BRIEF:
The lines below that include the word "linejoin" are to be reported.
● ● ● ●
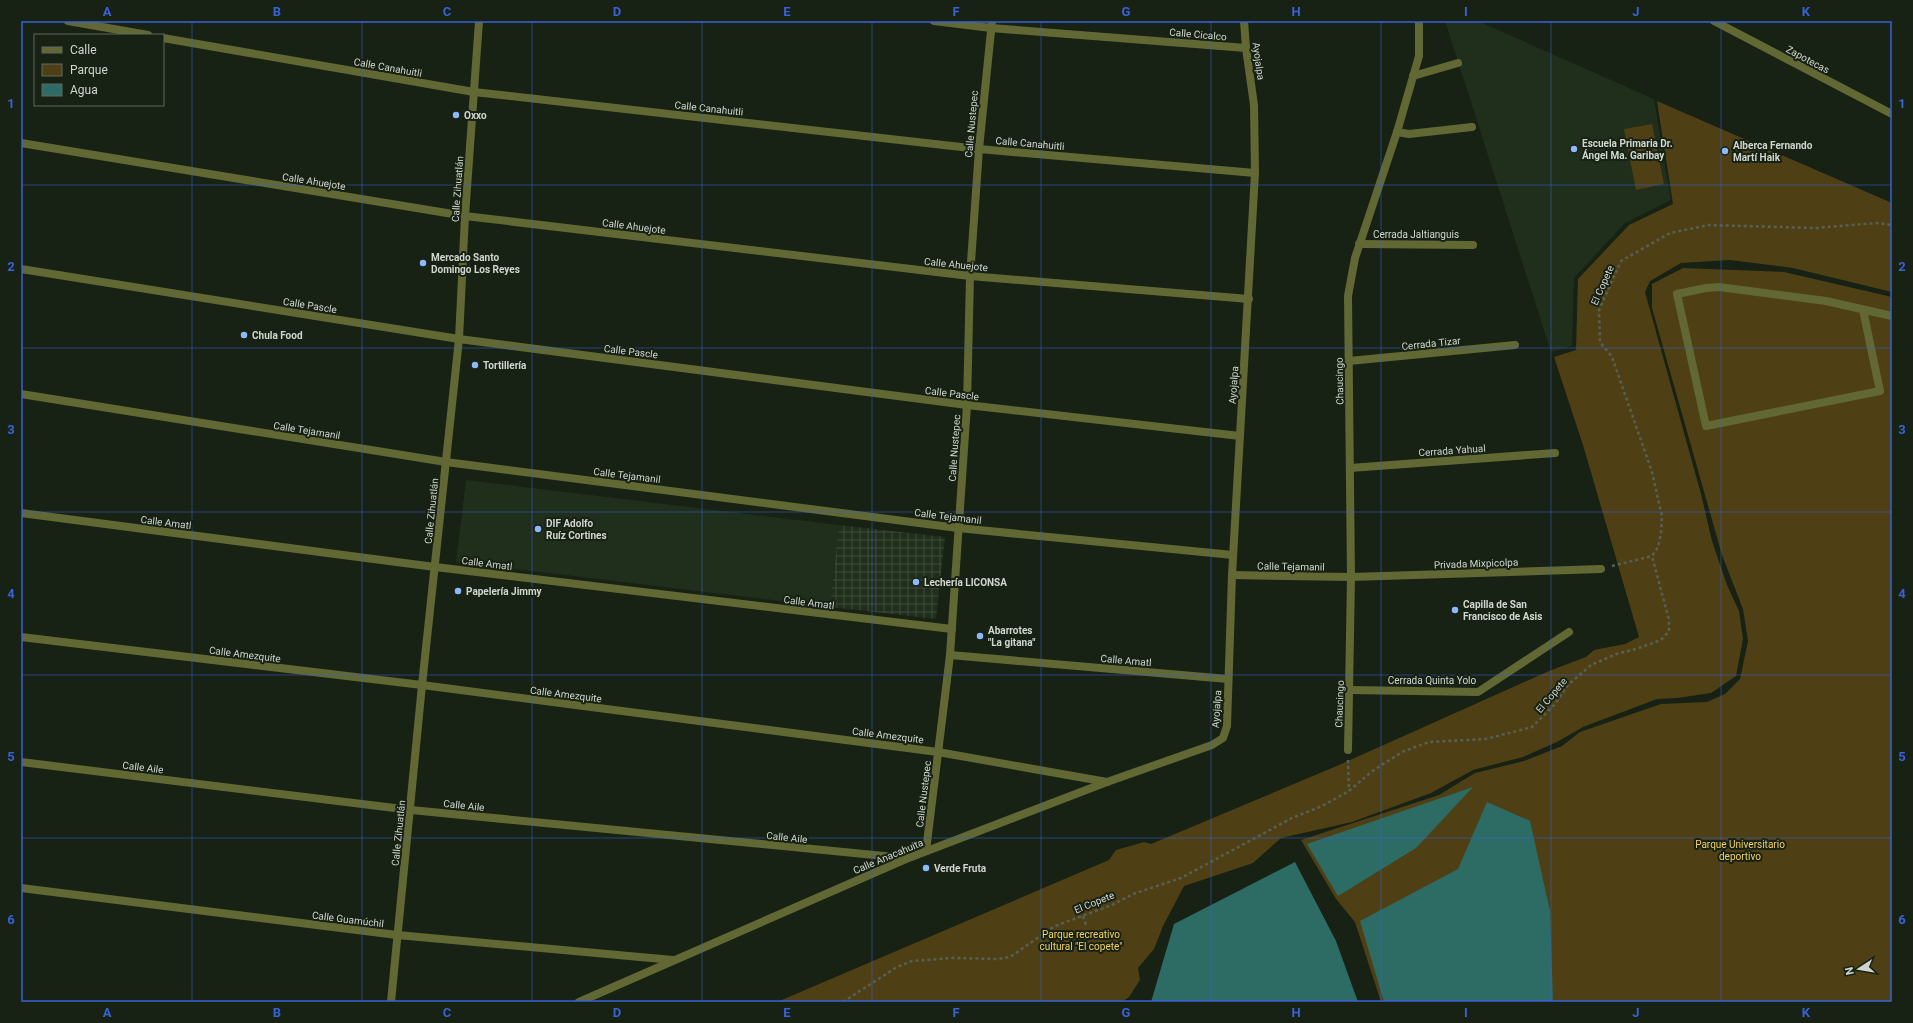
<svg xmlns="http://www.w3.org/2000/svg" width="1913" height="1023" font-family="Roboto,sans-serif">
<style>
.built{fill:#202e1c}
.industrial{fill:url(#industrial-grid)}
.green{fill:#4e4014}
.water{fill:#2d6b65}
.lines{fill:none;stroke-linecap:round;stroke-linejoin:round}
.path{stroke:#576054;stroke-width:2.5;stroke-dasharray:3 3;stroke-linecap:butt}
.service{stroke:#616833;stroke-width:8}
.minor{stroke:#616833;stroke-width:8}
.grid{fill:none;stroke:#3862d6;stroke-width:1;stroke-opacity:0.55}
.poi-dot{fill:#8db9fc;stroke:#172114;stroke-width:1.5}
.labels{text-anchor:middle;stroke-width:4;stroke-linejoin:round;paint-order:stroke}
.street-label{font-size:10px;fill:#d0d6ce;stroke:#172114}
.poi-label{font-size:10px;font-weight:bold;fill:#d0d6ce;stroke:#172114;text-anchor:start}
.park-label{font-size:10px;fill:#f5d15f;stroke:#172114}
.neatline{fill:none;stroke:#3862d6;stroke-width:1.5}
.grid-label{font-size:13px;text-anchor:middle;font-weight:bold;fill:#3862d6}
</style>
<defs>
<pattern id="industrial-grid" width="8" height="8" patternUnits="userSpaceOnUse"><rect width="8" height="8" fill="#202e1c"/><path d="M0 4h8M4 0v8" fill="none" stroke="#3f4c3c"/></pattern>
</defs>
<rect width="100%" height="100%" fill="#172114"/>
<!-- built -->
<g class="built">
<polygon points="1445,21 1478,21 1654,99 1671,200 1625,223 1574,278 1572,346 1551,352"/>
<polygon points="466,480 839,525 830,607 456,562"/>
</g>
<!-- industrial -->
<polygon class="industrial" points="839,525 945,537 936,619 830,607"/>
<!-- green -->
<g class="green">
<polygon points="1657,101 1892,203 1892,292 1793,268 1730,260 1681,263 1650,281 1645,292 1701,494 1712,541 1727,585 1739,611 1743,639 1736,676 1711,693 1677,698 1657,699 1583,727 1557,742 1523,757 1473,770 1431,793 1352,822 1281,838 1253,863 1184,886 1163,926 1154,949 1138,968 1140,980 1129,997 1122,1002 777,1002 1109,860 1116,850 1144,842 1151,844 1339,765 1549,671 1586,657 1594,650 1625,644 1639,637 1583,445 1554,357 1576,350 1578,279 1629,225 1673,204"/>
<polygon points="1652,124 1664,184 1636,190 1624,129"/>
<polygon points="1683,268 1784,272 1892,297 1892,1002 1381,1002 1355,922 1336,899 1301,840 1439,795 1475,773 1524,761 1562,746 1580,732 1661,704 1707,702 1725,694 1740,679 1748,641 1743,609 1722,555 1652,308 1652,284"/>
</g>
<!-- water -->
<g class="water">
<polygon points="1473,787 1416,848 1338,896 1307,844"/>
<polygon points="1487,802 1530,821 1550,911 1553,1002 1384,1002 1360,921 1458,869"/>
<polygon points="1295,862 1336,941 1358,1002 1151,1002 1174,924"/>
</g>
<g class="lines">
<!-- path -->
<g class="path">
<polyline points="1612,566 1652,556"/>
<polyline points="1348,760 1349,791"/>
<polyline points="1083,916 1086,925"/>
<polyline points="843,1002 897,967 912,961 952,958 998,959 1010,957 1055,926 1112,905 1133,894 1181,878 1292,818 1322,806 1349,791 1371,772 1402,752 1429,742 1486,739 1532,727 1555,704 1568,685 1591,665 1616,654 1636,649 1661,640 1669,631 1669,620 1652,556 1658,547 1661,533 1662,516 1652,472 1612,357 1600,342 1599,310 1621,261 1670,233 1709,225 1817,228 1877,223 1892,225"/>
</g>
<!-- service -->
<g class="service">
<polyline points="1413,76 1458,63"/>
<polyline points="1863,310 1880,391 1706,426 1677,294 1706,288 1719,287 1826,301 1892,316"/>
</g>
<!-- minor -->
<g class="minor">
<polyline points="68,21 148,35"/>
<polyline points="934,21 991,28 1246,48"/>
<polyline points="1714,21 1892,114"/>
<polyline points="163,38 474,92 979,149 1255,173"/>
<polyline points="1397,132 1409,134 1472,127"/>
<polyline points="21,143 465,216 970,276 1249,299"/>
<polyline points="1359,244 1473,245"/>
<polyline points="21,269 459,339 967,405 1240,436"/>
<polyline points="1349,361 1515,345"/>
<polyline points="21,394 446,462 958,528 1233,555"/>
<polyline points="1350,468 1555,453"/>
<polyline points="21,513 435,567 952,629"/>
<polyline points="1232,575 1351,577 1601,569"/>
<polyline points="21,637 422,685 938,752 1107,782"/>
<polyline points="950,655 1228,679"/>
<polyline points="1350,690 1478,692 1569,632"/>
<polyline points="1348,750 1351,577 1348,296 1355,258 1397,132 1419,56 1419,21"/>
<polyline points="21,762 411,810 905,858"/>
<polyline points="926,851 950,655 967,405 970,276 979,149 992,21"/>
<polyline points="21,888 397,935 673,960"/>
<polyline points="391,1002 422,685 459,339 465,216 479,21"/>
<polyline points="579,1002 906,859 1107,782 1212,745 1223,738 1227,726 1232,575 1255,173 1254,105 1246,48 1244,21"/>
</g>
</g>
<!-- grid -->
<path class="grid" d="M 192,21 L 192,1002M 362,21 L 362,1002M 532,21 L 532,1002M 702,21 L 702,1002M 872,21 L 872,1002M 1041,21 L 1041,1002M 1211,21 L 1211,1002M 1381,21 L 1381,1002M 1551,21 L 1551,1002M 1721,21 L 1721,1002M 21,185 L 1892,185M 21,348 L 1892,348M 21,512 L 1892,512M 21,675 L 1892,675M 21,838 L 1892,838"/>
<!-- markers -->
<g class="poi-dot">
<circle cx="456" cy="115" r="4"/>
<circle cx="1574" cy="149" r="4"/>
<circle cx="1725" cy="151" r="4"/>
<circle cx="423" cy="263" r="4"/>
<circle cx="244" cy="335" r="4"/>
<circle cx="475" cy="365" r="4"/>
<circle cx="538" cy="529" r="4"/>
<circle cx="916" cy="582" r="4"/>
<circle cx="458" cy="591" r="4"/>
<circle cx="1455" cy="610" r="4"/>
<circle cx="980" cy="636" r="4"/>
<circle cx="926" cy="868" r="4"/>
</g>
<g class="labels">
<!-- street labels -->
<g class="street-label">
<text transform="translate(1198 34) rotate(5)" y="4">Calle Cicalco</text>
<text transform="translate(1808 59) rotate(28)" y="4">Zapotecas</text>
<text transform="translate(1259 61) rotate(82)" y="4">Ayojalpa</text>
<text transform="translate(388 67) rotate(10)" y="4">Calle Canahuitli</text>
<text transform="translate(709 108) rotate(6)" y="4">Calle Canahuitli</text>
<text transform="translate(971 124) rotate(-85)" y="4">Calle Nustepec</text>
<text transform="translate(1030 143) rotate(5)" y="4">Calle Canahuitli</text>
<text transform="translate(314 181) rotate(9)" y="4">Calle Ahuejote</text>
<text transform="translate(457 189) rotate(-86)" y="4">Calle Zihuatlán</text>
<text transform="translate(634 226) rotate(7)" y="4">Calle Ahuejote</text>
<text x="1416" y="238">Cerrada Jaltianguis</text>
<text transform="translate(956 264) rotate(6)" y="4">Calle Ahuejote</text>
<text transform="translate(1602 285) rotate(-66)" y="4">El Copete</text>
<text transform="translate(310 305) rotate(9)" y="4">Calle Pascle</text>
<text transform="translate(1431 343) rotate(-6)" y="4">Cerrada Tizar</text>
<text transform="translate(631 351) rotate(7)" y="4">Calle Pascle</text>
<text transform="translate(1339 381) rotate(-91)" y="4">Chaucingo</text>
<text transform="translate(1233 385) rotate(-86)" y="4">Ayojalpa</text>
<text transform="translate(952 393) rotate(7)" y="4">Calle Pascle</text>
<text transform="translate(307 430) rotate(9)" y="4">Calle Tejamanil</text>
<text transform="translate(954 448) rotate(-86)" y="4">Calle Nustepec</text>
<text transform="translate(1452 450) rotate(-4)" y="4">Cerrada Yahual</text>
<text transform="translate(627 475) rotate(7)" y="4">Calle Tejamanil</text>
<text transform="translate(431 511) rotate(-84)" y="4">Calle Zihuatlán</text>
<text transform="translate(948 516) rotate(7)" y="4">Calle Tejamanil</text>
<text transform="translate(166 522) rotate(7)" y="4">Calle Amatl</text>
<text transform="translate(487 563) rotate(7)" y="4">Calle Amatl</text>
<text transform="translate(1476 563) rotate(-2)" y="4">Privada Mixpicolpa</text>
<text transform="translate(1291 566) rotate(1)" y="4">Calle Tejamanil</text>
<text transform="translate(809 602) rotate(7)" y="4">Calle Amatl</text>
<text transform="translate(245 654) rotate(7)" y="4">Calle Amezquite</text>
<text transform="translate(1126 660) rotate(5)" y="4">Calle Amatl</text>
<text x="1432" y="684">Cerrada Quinta Yolo</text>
<text transform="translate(566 694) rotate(7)" y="4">Calle Amezquite</text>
<text transform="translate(1551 695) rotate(-50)" y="4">El Copete</text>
<text transform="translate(1339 704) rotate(-88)" y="4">Chaucingo</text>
<text transform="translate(1216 709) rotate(-86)" y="4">Ayojalpa</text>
<text transform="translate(888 735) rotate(7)" y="4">Calle Amezquite</text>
<text transform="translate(143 767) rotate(7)" y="4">Calle Aile</text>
<text transform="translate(923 794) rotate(-83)" y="4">Calle Nustepec</text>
<text transform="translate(464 805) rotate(6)" y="4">Calle Aile</text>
<text transform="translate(398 833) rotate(-84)" y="4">Calle Zihuatlán</text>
<text transform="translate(787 837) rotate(6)" y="4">Calle Aile</text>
<text transform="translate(888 856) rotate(-23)" y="4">Calle Anacahuita</text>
<text transform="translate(1094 902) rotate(-22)" y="4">El Copete</text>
<text transform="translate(348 919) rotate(7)" y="4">Calle Guamúchil</text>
</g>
<!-- poi labels -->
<g class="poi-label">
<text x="464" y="119">Oxxo</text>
<text x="1582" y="147">Escuela Primaria Dr.<tspan x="1582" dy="12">Ángel Ma. Garibay</tspan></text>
<text x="1733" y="149">Alberca Fernando<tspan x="1733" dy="12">Martí Haik</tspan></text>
<text x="431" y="261">Mercado Santo<tspan x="431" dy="12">Domingo Los Reyes</tspan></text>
<text x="252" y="339">Chula Food</text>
<text x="483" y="369">Tortillería</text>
<text x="546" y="527">DIF Adolfo<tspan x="546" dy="12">Ruíz Cortines</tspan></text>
<text x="924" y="586">Lechería LICONSA</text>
<text x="466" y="595">Papelería Jimmy</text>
<text x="1463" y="608">Capilla de San<tspan x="1463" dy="12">Francisco de Asis</tspan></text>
<text x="988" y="634">Abarrotes<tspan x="988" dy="12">"La gitana"</tspan></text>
<text x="934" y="872">Verde Fruta</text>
</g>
<!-- park labels -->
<g class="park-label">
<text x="1740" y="848">Parque Universitario<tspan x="1740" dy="12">deportivo</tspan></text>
<text x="1081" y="938">Parque recreativo<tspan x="1081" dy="12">cultural "El copete"</tspan></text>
</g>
</g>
<!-- border -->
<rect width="1913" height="1023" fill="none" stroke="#172114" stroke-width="44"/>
<!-- legend -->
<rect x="34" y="34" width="130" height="72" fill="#172114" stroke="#61695e"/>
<rect x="42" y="47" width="20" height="6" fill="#616833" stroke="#61695e"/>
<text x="70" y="54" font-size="12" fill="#d0d6ce">Calle</text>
<rect x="42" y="64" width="20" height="12" fill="#4e4014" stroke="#61695e"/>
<text x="70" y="74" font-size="12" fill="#d0d6ce">Parque</text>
<rect x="42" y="84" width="20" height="12" fill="#2d6b65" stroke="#61695e"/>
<text x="70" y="94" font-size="12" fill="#d0d6ce">Agua</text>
<!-- north arrow -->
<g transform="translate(1859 969) rotate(258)" stroke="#172114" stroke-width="3" paint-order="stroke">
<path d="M0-3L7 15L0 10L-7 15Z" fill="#d0d6ce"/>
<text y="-6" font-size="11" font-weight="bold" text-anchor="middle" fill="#d0d6ce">N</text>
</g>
<rect x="22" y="22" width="1869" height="979" class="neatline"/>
<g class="grid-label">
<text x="107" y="16">A</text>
<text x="277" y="16">B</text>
<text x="447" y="16">C</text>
<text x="617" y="16">D</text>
<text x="787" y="16">E</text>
<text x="956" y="16">F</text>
<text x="1126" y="16">G</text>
<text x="1296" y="16">H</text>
<text x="1466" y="16">I</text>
<text x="1636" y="16">J</text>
<text x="1806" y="16">K</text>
<text x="11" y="108">1</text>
<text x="1902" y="108">1</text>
<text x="11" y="271">2</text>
<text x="1902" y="271">2</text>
<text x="11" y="434">3</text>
<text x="1902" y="434">3</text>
<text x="11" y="598">4</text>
<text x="1902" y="598">4</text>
<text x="11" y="761">5</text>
<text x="1902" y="761">5</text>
<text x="11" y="924">6</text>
<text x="1902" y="924">6</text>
<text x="107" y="1017">A</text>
<text x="277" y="1017">B</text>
<text x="447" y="1017">C</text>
<text x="617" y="1017">D</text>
<text x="787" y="1017">E</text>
<text x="956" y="1017">F</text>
<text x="1126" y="1017">G</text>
<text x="1296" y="1017">H</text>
<text x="1466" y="1017">I</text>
<text x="1636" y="1017">J</text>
<text x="1806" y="1017">K</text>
</g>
</svg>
● ● ● ●
WRITTEN RESPONSE:
.lines{fill:none;stroke-linecap:round;stroke-linejoin:round}
.labels{text-anchor:middle;stroke-width:4;stroke-linejoin:round;paint-order:stroke}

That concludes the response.